Book Descriptions
for If I Were a Lion by Sarah Weeks and Heather Solomon
From Cooperative Children's Book Center (CCBC)
When her mother sends her to the time-out chair for behaving “wild,” a small girl with a big imagination spends her confinement cataloging what it really means to be wild. “If I were a lion, I’d growl and roar and knock the dishes on the floor. . . Wild has feathers. Wild has scales. Wild has whiskers, tusks and tails.” Trait after trait, the girl builds a case in her mind for her own defense against her mother’s misguided perception. “Mother doesn’t realize that lions don’t apologize. But when she does, then she will see, the opposite of wild is . . . me.” Sarah Weeks uses rhyme, rhythm, and alliteration to pace her lively story. Heather Solomon’s watercolor and gouache illustrations add a marvelous dimension to the antics of the text. Her realistic depictions of many animals engaged in their natural behavior within the child’s house are delightful (raccoons are napping in the coatrack, crocodiles are snapping below, goats are eating the curtains, a sheep nibbles on a plant).
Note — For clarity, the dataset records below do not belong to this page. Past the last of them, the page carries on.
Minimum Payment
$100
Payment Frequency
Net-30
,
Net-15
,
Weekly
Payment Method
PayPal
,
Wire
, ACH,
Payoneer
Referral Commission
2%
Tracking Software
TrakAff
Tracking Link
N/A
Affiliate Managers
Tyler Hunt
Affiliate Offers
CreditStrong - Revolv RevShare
At the same time, the crayonlike scribbles on the walls give a clue as to the real source of at least some of the chaos within this home. (Ages 3–6)
CCBC Choices 2005 . © Cooperative Children's Book Center, Univ. of Wisconsin - Madison, 2005. Used with permission.
From the Publisher
I'm sitting in the time-out chair because my mother put me there. She said, "You try my patience, child! I do not like it when you're wild."
Publisher description retrieved from Google Books.